= What is required =
Please repeat, exactly and without pictures, the lines of the entries below that run from the one containing "Figure 12. Elastic" through the one containing "Figure 3. The".

**** Input for this task

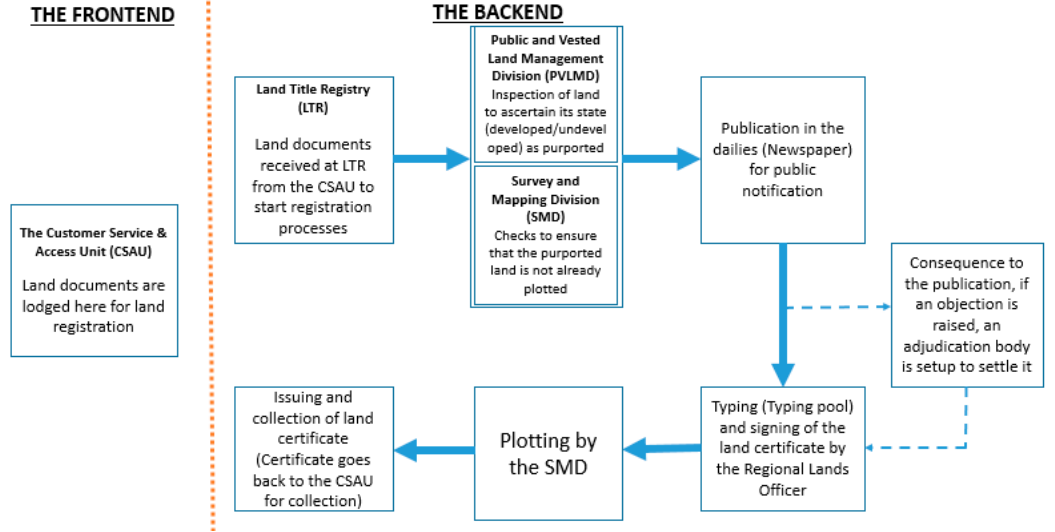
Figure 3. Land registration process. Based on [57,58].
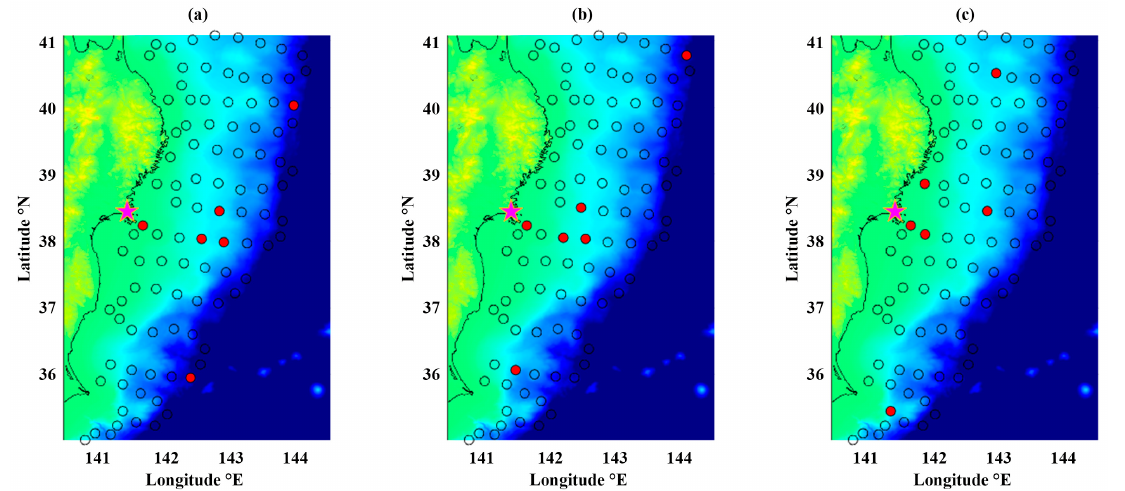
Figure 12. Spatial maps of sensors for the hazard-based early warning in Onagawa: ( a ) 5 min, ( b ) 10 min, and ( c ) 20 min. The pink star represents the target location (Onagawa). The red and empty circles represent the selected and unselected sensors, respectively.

********
**** Input for this task

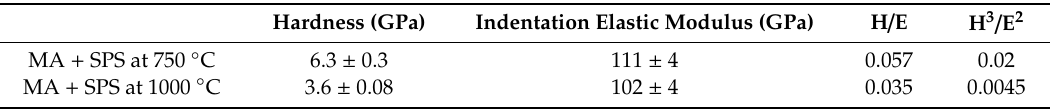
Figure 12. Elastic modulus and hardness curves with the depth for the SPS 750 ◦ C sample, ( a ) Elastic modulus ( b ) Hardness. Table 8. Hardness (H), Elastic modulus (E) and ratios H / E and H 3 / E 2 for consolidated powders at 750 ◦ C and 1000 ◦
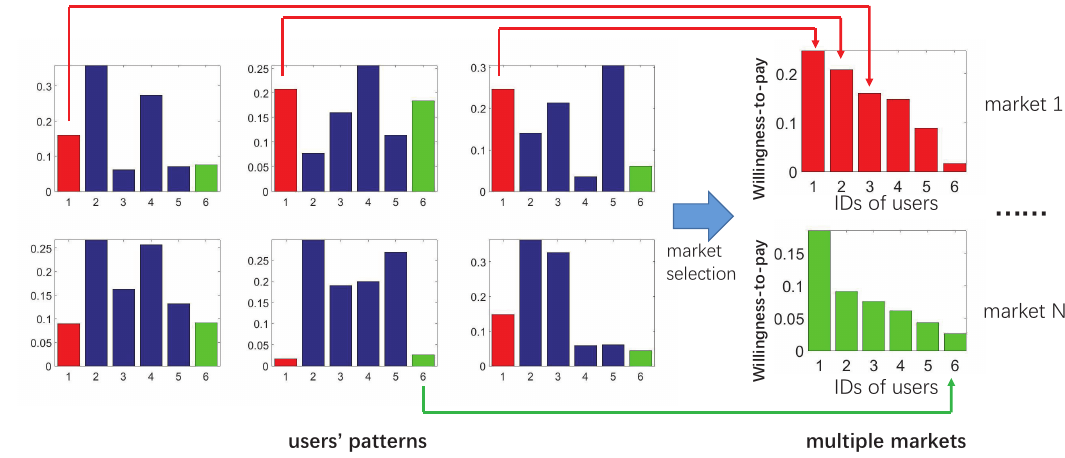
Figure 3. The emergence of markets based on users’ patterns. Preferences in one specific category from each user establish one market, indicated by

********

= The answer =
Figure 12. Elastic modulus and hardness curves with the depth for the SPS 750 ◦ C sample, ( a ) Elastic modulus ( b ) Hardness. Table 8. Hardness (H), Elastic modulus (E) and ratios H / E and H 3 / E 2 for consolidated powders at 750 ◦ C and 1000 ◦
Figure 3. The emergence of markets based on users’ patterns. Preferences in one specific category from each user establish one market, indicated by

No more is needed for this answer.